Holland, Caroline (2014). Digital urbanisation and the dignity of older citizens. In: IUAES 2014 with JASCA: The Future with/of Anthropologies, 15-18 May 2014, Makuhari Messe, Chiba, Japan.

URL: http://www.iuaes.org/japan2014/

Abstract

20th and early 21st century depictions of ageing in place, particularly those based on experiential and phenomenological explorations, have relied heavily on the significance of domestic and neighbourhood connections. At global and national levels, the impact of ageing populations is primarily positioned in terms of economies and ‘burdens of care’. Within this context older people’s use of technologies has largely been studied to (a) understand the potential of assistive technologies/telehealth/telecare and (b) investigate older people’s attitudes to using technologies. The salience of age, as distinct from other factors -wealth, education or culture - has been described in terms of physical and cognitive ageing, cohort effect, and the impact of individuals’ lifetime exposure to technologies. Arguably, physical and cognitive disabilities can be ameliorated by design: but structural issues mean that emerging cohorts comfortable in digital spaces will not necessarily eliminate age as a barrier to inclusion in social networks. If digital relationships are increasingly central to daily life, what does this imply for the embodied nature of ageing in place and dignity and meaning in older people’s lives?

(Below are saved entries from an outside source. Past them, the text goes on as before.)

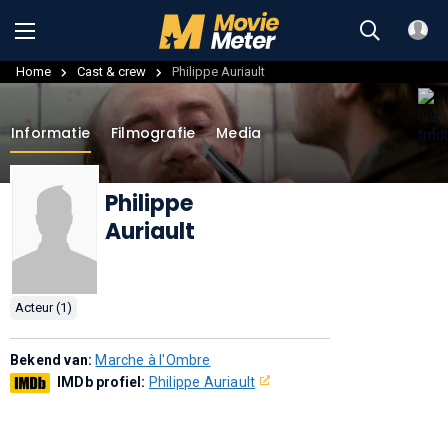
Home
Cast & crew
Philippe Auriault
Informatie
Filmografie
Media
Philippe
Auriault
Acteur (1)
Bekend van:
Marche à l'Ombre
IMDb profiel:
Philippe Auriault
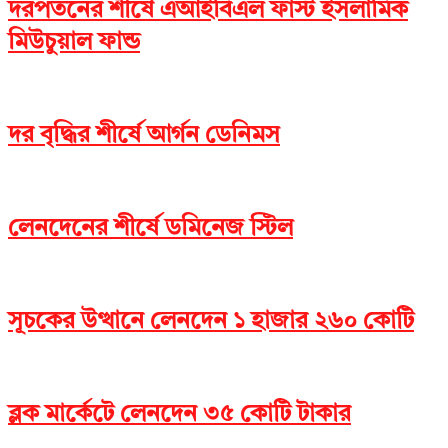
দরপতনের শীর্ষে এআইবিএল ফাস্ট ইসলামিক
মিউচুয়াল ফান্ড
দর বৃদ্ধির শীর্ষে আর্গন ডেনিমস
লেনদেনের শীর্ষে ডমিনেজ স্টিল
সূচকের উত্থানে লেনদেন ১ হাজার ২৬০ কোটি
ব্লক মার্কেটে লেনদেন ৩৫ কোটি টাকার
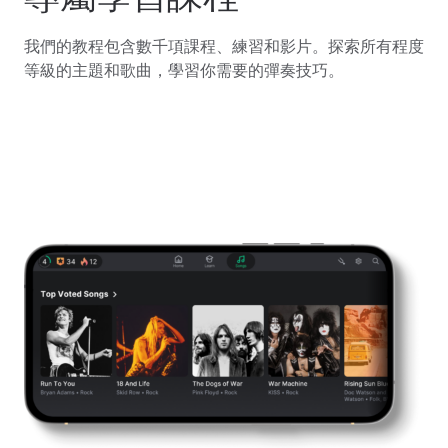
我們的教程包含數千項課程、練習和影片。探索所有程度
等級的主題和歌曲，學習你需要的彈奏技巧。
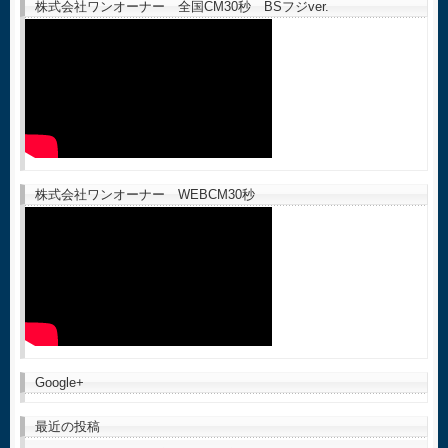
株式会社ワンオーナー 全国CM30秒 BSフジver.
株式会社ワンオーナー WEBCM30秒
Google+
最近の投稿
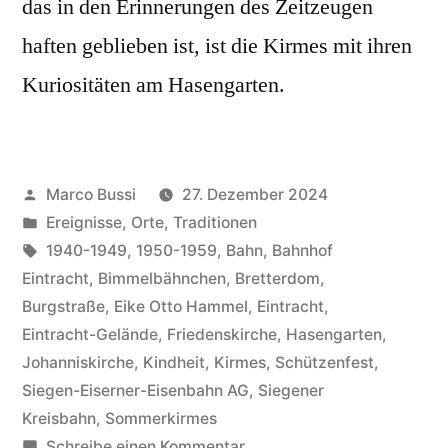
das in den Erinnerungen des Zeitzeugen
haften geblieben ist, ist die Kirmes mit ihren
Kuriositäten am Hasengarten.
Marco Bussi
27. Dezember 2024
Ereignisse
,
Orte
,
Traditionen
1940-1949
,
1950-1959
,
Bahn
,
Bahnhof
Eintracht
,
Bimmelbähnchen
,
Bretterdom
,
Burgstraße
,
Eike Otto Hammel
,
Eintracht
,
Eintracht-Gelände
,
Friedenskirche
,
Hasengarten
,
Johanniskirche
,
Kindheit
,
Kirmes
,
Schützenfest
,
Siegen-Eiserner-Eisenbahn AG
,
Siegener
Kreisbahn
,
Sommerkirmes
Schreibe einen Kommentar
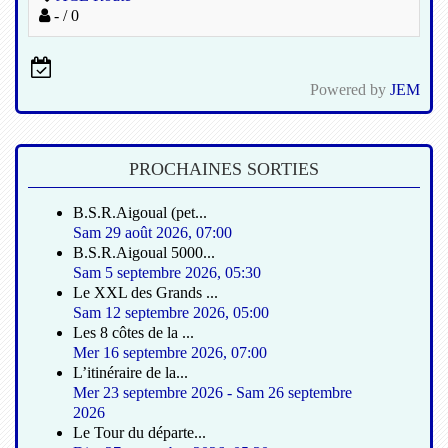
- / 0
Powered by
JEM
PROCHAINES SORTIES
B.S.R.Aigoual (pet...
Sam 29 août 2026
,
07:00
B.S.R.Aigoual 5000...
Sam 5 septembre 2026
,
05:30
Le XXL des Grands ...
Sam 12 septembre 2026
,
05:00
Les 8 côtes de la ...
Mer 16 septembre 2026
,
07:00
L’itinéraire de la...
Mer 23 septembre 2026
-
Sam 26 septembre
2026
Le Tour du départe...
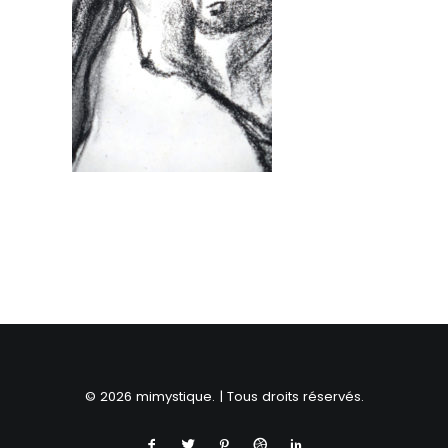
RECHERCHE
© 2026 mimystique. | Tous droits réservés.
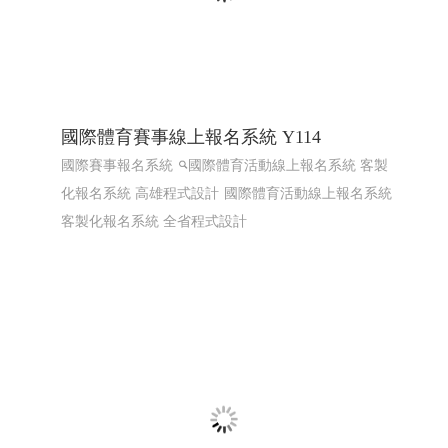
國際體育賽事線上報名系統 Y114
國際賽事報名系統
國際體育活動線上報名系統 客製
化報名系統 高雄程式設計
國際體育活動線上報名系統
客製化報名系統 全省程式設計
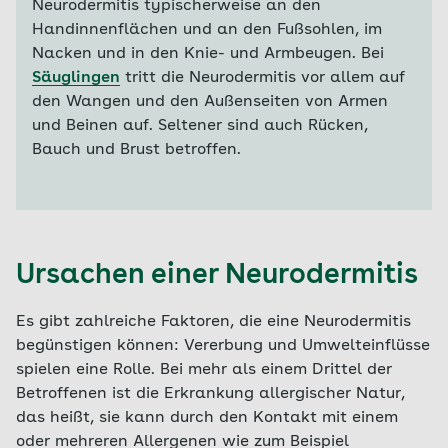
Neurodermitis typischerweise an den
Handinnenflächen und an den Fußsohlen, im
Nacken und in den Knie- und Armbeugen. Bei
Säuglingen
tritt die Neurodermitis vor allem auf
den Wangen und den Außenseiten von Armen
und Beinen auf. Seltener sind auch Rücken,
Bauch und Brust betroffen.
Ursachen einer Neurodermitis
Es gibt zahlreiche Faktoren, die eine Neurodermitis
begünstigen können: Vererbung und Umwelteinflüsse
spielen eine Rolle. Bei mehr als einem Drittel der
Betroffenen ist die Erkrankung allergischer Natur,
das heißt, sie kann durch den Kontakt mit einem
oder mehreren Allergenen wie zum Beispiel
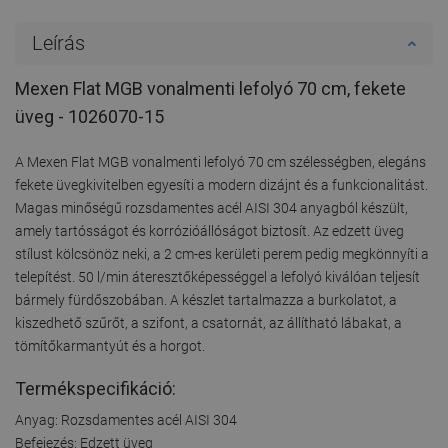
Leírás
Mexen Flat MGB vonalmenti lefolyó 70 cm, fekete
üveg - 1026070-15
A Mexen Flat MGB vonalmenti lefolyó 70 cm szélességben, elegáns
fekete üvegkivitelben egyesíti a modern dizájnt és a funkcionalitást.
Magas minőségű rozsdamentes acél AISI 304 anyagból készült,
amely tartósságot és korrózióállóságot biztosít. Az edzett üveg
stílust kölcsönöz neki, a 2 cm-es kerületi perem pedig megkönnyíti a
telepítést. 50 l/min áteresztőképességgel a lefolyó kiválóan teljesít
bármely fürdőszobában. A készlet tartalmazza a burkolatot, a
kiszedhető szűrőt, a szifont, a csatornát, az állítható lábakat, a
tömítőkarmantyút és a horgot.
Termékspecifikáció:
Anyag: Rozsdamentes acél AISI 304
Befejezés: Edzett üveg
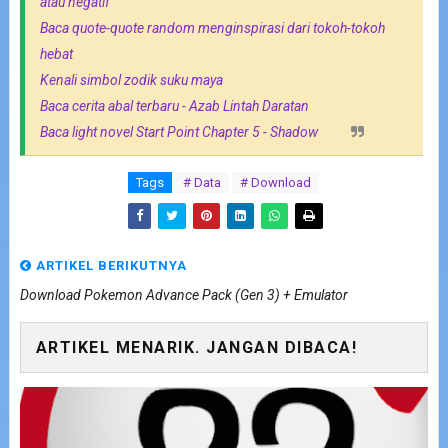
atau negatif
Baca quote-quote random menginspirasi dari tokoh-tokoh
hebat
Kenali simbol zodik suku maya
Baca cerita abal terbaru - Azab Lintah Daratan
Baca light novel Start Point Chapter 5 - Shadow
Tags
# Data
# Download
ARTIKEL BERIKUTNYA
Download Pokemon Advance Pack (Gen 3) + Emulator
ARTIKEL MENARIK. JANGAN DIBACA!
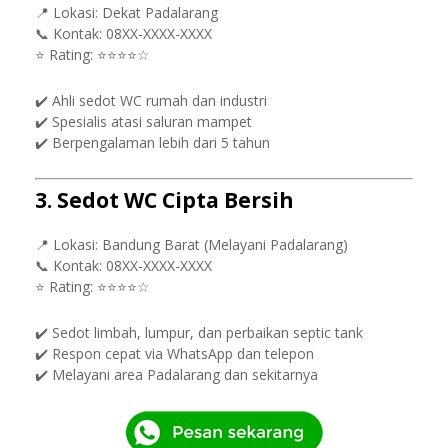
📍 Lokasi: Dekat Padalarang
📞 Kontak: 08XX-XXXX-XXXX
⭐ Rating: ⭐⭐⭐⭐☆
✔️ Ahli sedot WC rumah dan industri
✔️ Spesialis atasi saluran mampet
✔️ Berpengalaman lebih dari 5 tahun
3. Sedot WC Cipta Bersih
📍 Lokasi: Bandung Barat (Melayani Padalarang)
📞 Kontak: 08XX-XXXX-XXXX
⭐ Rating: ⭐⭐⭐⭐☆
✔️ Sedot limbah, lumpur, dan perbaikan septic tank
✔️ Respon cepat via WhatsApp dan telepon
✔️ Melayani area Padalarang dan sekitarnya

ICTs have the capacity both to liberate people from the constraints of bodily ageing, and to undermine dignity through age-averse or age-blind ontologies.
Based on research associated with Value Ageing, an EU-funded study of ICT and Ageing, and other recent studies, this paper discusses the meaning of digital urbanisation for older people, in particular looking at implications for the dignity of older citizens with respect to social inclusion in digital and non-digital networks.